The Nightingale von Jennifer Kent, bekannt geworden durch ihren Psychohorror The Babadook, ist trotz all der Hoffnungslosigkeit ein zutiefst feministisches, aufbrausend rechtefordendes Werk. Im Zentrum steht die Ex-Strafgefangene Clare, die beim britischen Leutnant Hawkins (gnadenlos böse und perfide: Sam Claflin) ihre Restschuld abarbeitet, von diesem aber regelmäßig missbraucht wird und die Freiheit, die ihr längst zugesteht, auch nicht bekommt. Irgendwann aber platzt Clares Ehemann der Kragen – was Hawkins natürlich nicht auf sich sitzen lassen kann und seinen ganzen Unmut eines Nachts an Clares Familie auslässt. Die Folge: Mann und Kind sind tot, der Leutnant mitsamt seines nicht weniger abscheulichen Sergeants (ekelerregend: Damon Herriman) bereits unterwegs in die Stadt, um sich befördern zu lassen. Doch falsch gedacht, wenn man vermutet, dass Clare sich nach all der Tragödie das Leben nimmt. Nein: Clare wird zur Furie, zum wütenden, keifenden, schreienden Racheengel, der Hawkins hinterherfolgt. Ohne Fährtenleser allerdings geht’s nicht, also gesellt sich unter anfänglichem Widerwillen der Tasmanier Billy an ihre Seite. Beide haben anfangs nichts gemein, doch später mehr, als sie vermutet hätten.

Eine Warnung gleich vorweg: The Nightingale hat nicht zu Unrecht eine FSK-Freigabe von 18. Die dargestellte sexuelle Gewalt an Frauen ist in diesem Film ziemlich unerträglich. Wer hier also zu sensibel auf solche Szenen reagiert, und das auch weiß, sollte den Film möglichst vermeiden. Ich selbst habe kurz überlegt, vorzeitig abzubrechen, denn nachdem man ohnehin schon die Nase voll hat von so will menschlichen Abgründen und irreversiblem Leid, setzt Jennifer Kent noch eins drauf. In The Nightingale ist die Bestie Mensch allgegenwärtig, andererseits aber findet die Kamera für einen ruhenden Gegenpool atemberaubende Aufnahmen der tasmanischen Wälder, in denen die Verlorenen umherirren.

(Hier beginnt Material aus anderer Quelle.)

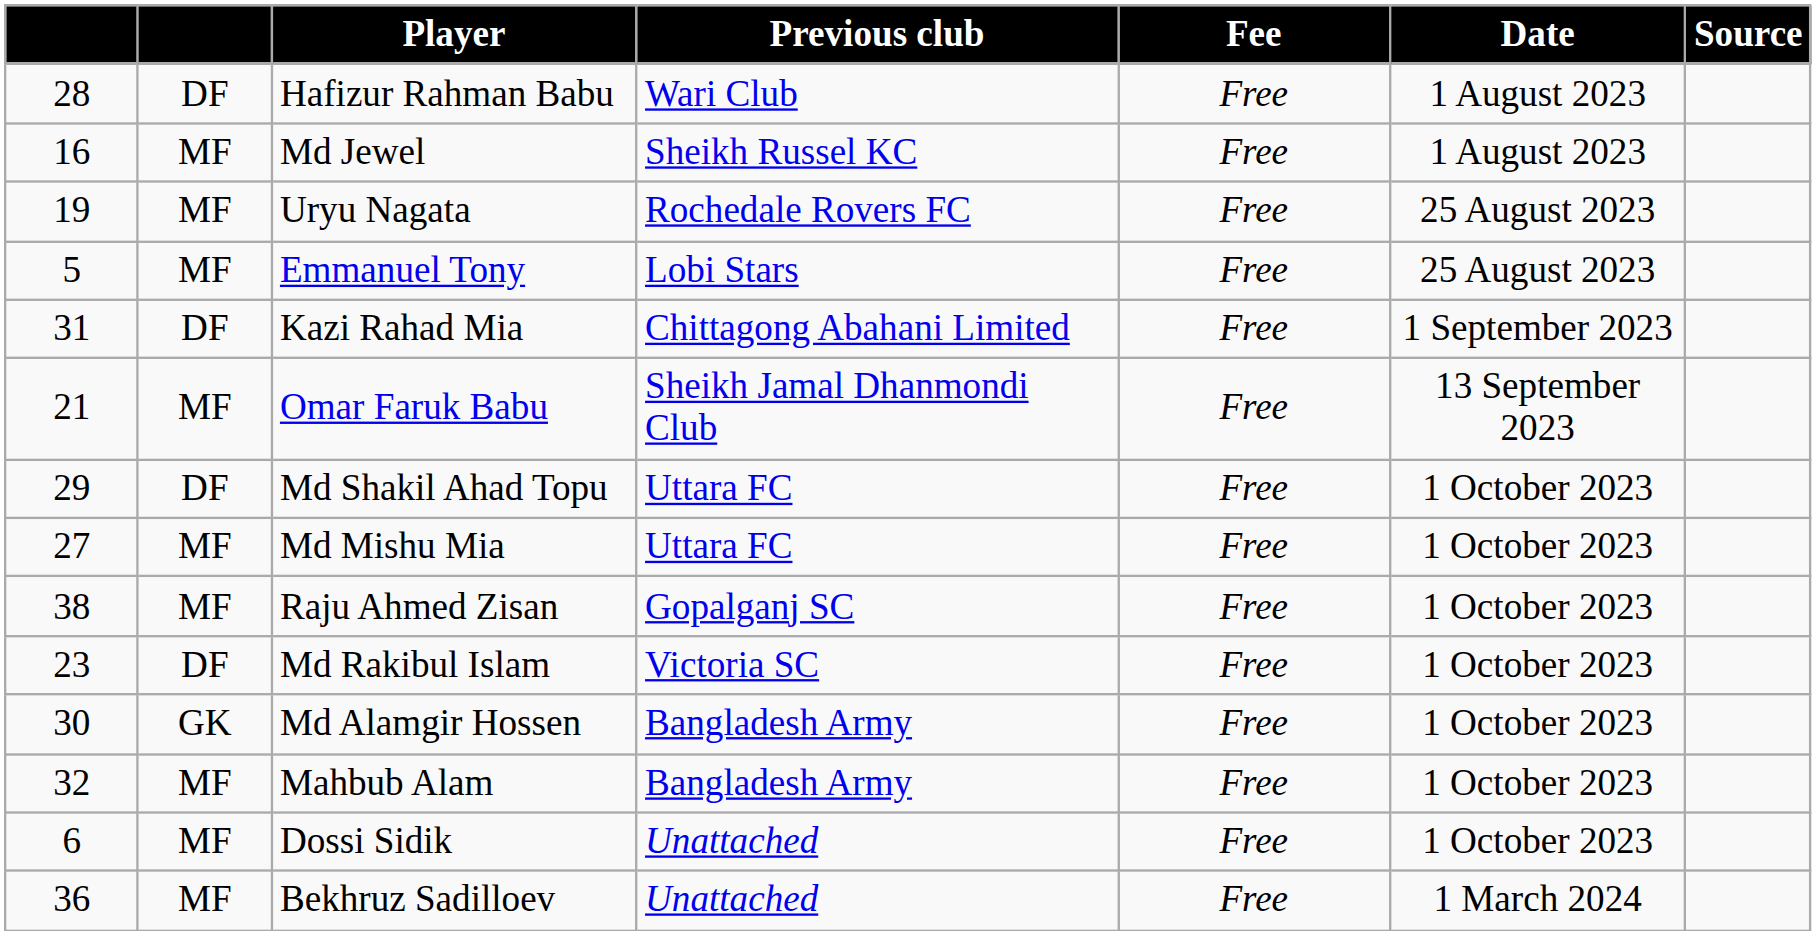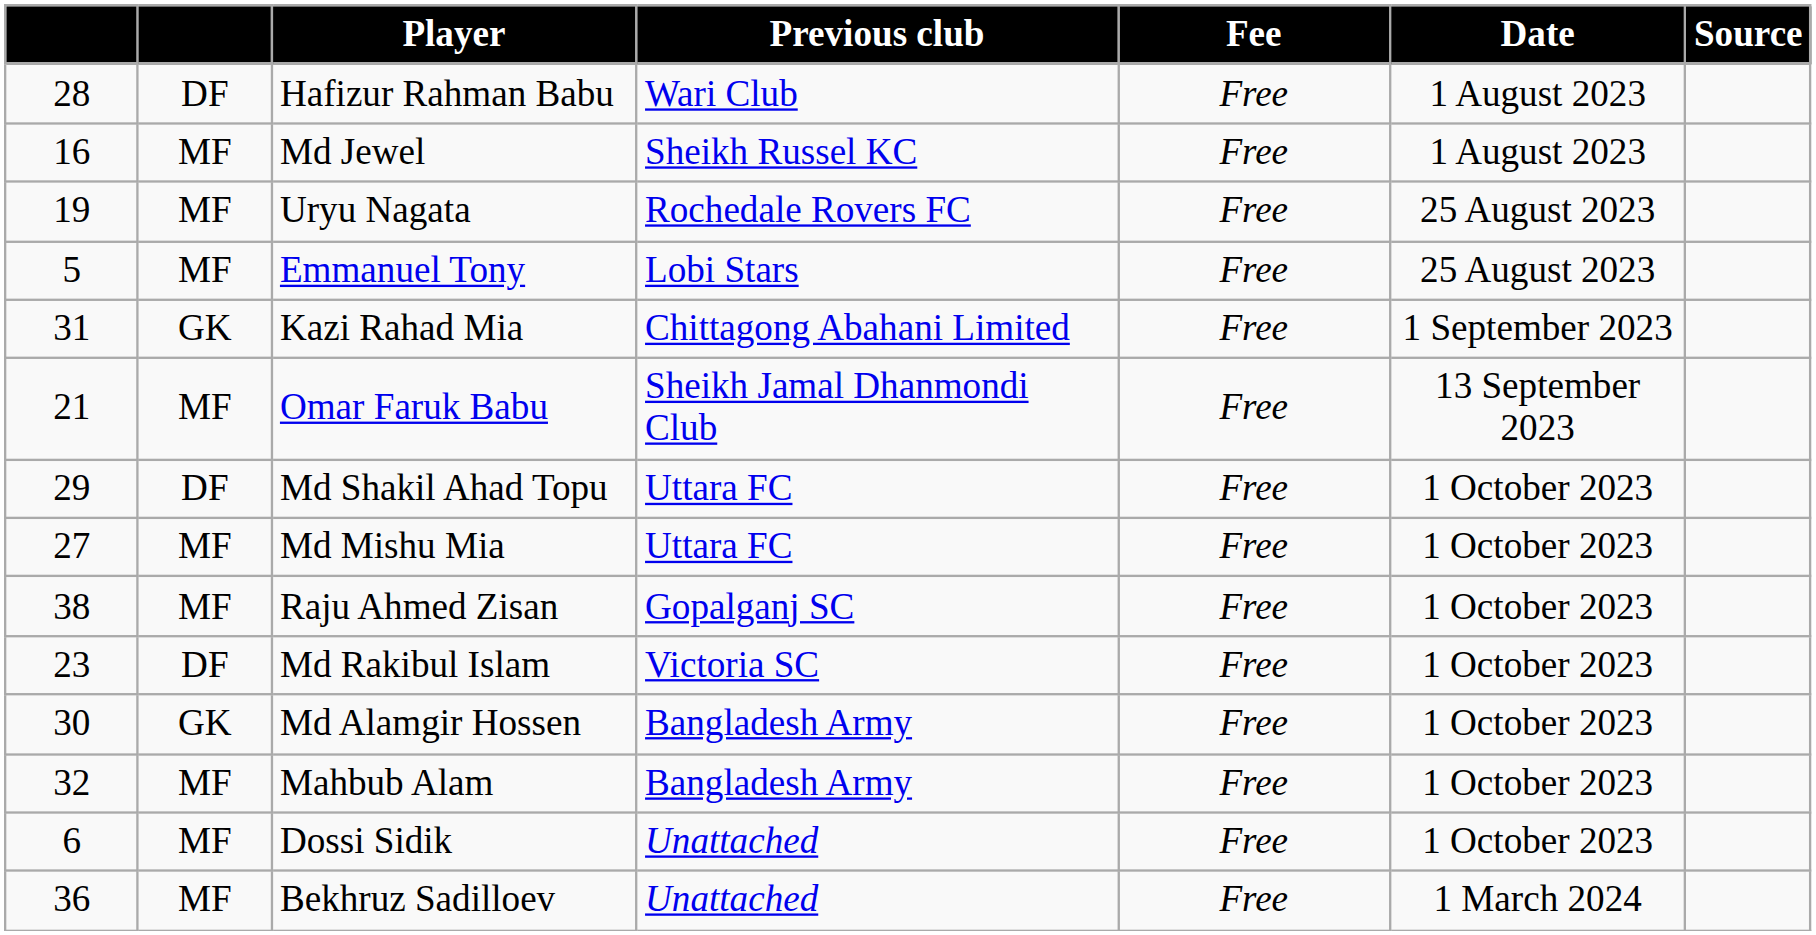Kazi Rahad Mia | column 2: DF -> GK
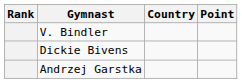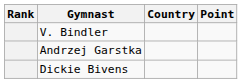rows swapped: Andrzej Garstka <-> Dickie Bivens
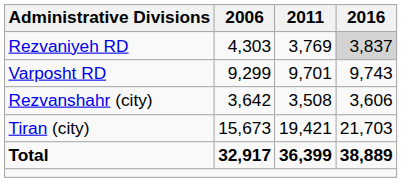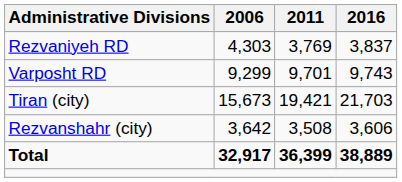Rezvaniyeh RD | 2016: lightgrey background -> no background
rows swapped: Rezvanshahr (city) <-> Tiran (city)
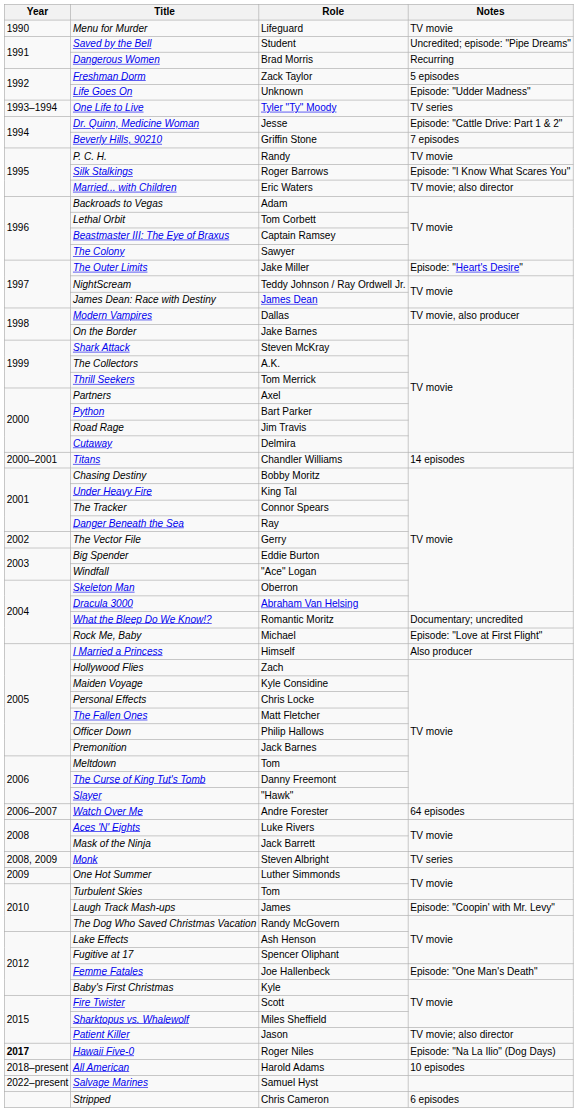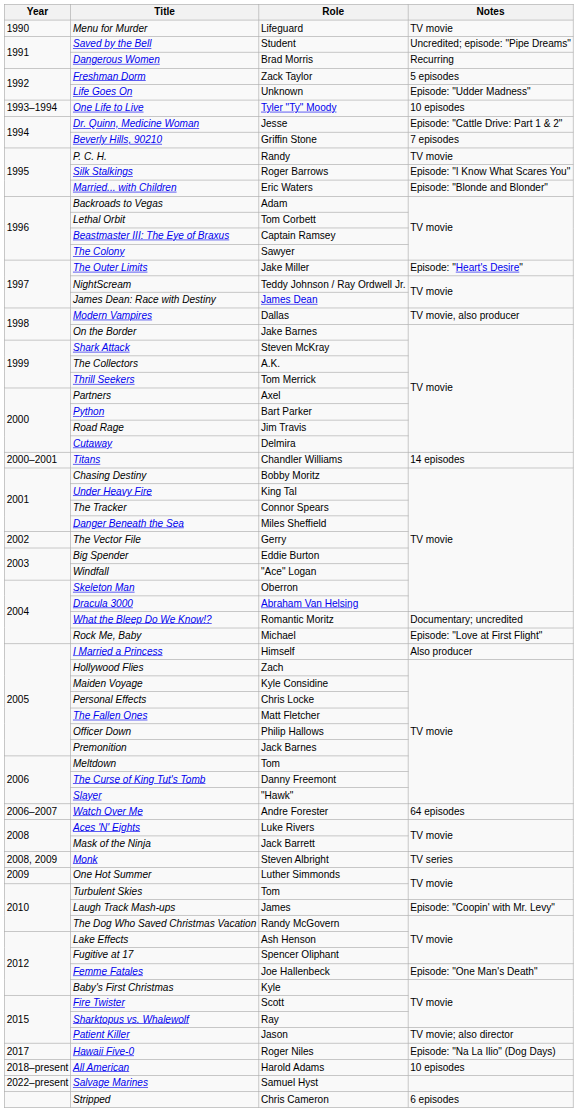One Life to Live | Notes: TV series -> 10 episodes
Married... with Children | Notes: TV movie; also director -> Episode: "Blonde and Blonder"
Danger Beneath the Sea | Role: Ray -> Miles Sheffield
Sharktopus vs. Whalewolf | Role: Miles Sheffield -> Ray
Hawaii Five-0 | Year: bold -> normal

Doch der eigentliche Grund, The Nightingale nicht dem Bösen zu überlassen und sich erbaulicheren Themen zu widmen ist die Figur des Fährtenlesers Billy. Der Aborigines Baykali Ganambarr ist in jeder Sekunde seiner Spielzeit eine Entdeckung. Seine pragmatische Sicht auf die Gegenwart vereint sich auf berührende Weise mit seiner Wut über das Übel der britischen Land- und Lebensenteignung. Dann aber ist er wieder kindlich beseelt von den alten Mythen seiner Kultur, und man wünscht sich unentwegt, Billy möge diese Tortur durch die Wildnis gut überstehen. Die Finsternis aber, die legt sich über jedes Bild. Die Schönheit einer fremden Welt leidet – sie bleibt entsättigt, regennass und düster. In manchen Szenen, wenn Clare Alpträume plagen, hat der Streifen auch einigen Horror parat, um dann, nach ihrem Erwachen, in das gutmütige Gesicht des Fährtenlesers zu blicken, der sich ihrer annimmt. The Nightingale ist ein erschütterndes Drama über eines der dunkelsten Episoden der Menschheit, ein tiefschwarzer Film, in seiner Kompromisslosigkeit vergleichbar mit Twelve Years a Slave, allerdings nicht ohne bedingungsloser Liebe zu einem verlorenen Paradies, die letzten Endes über den Tod erhaben sein lässt.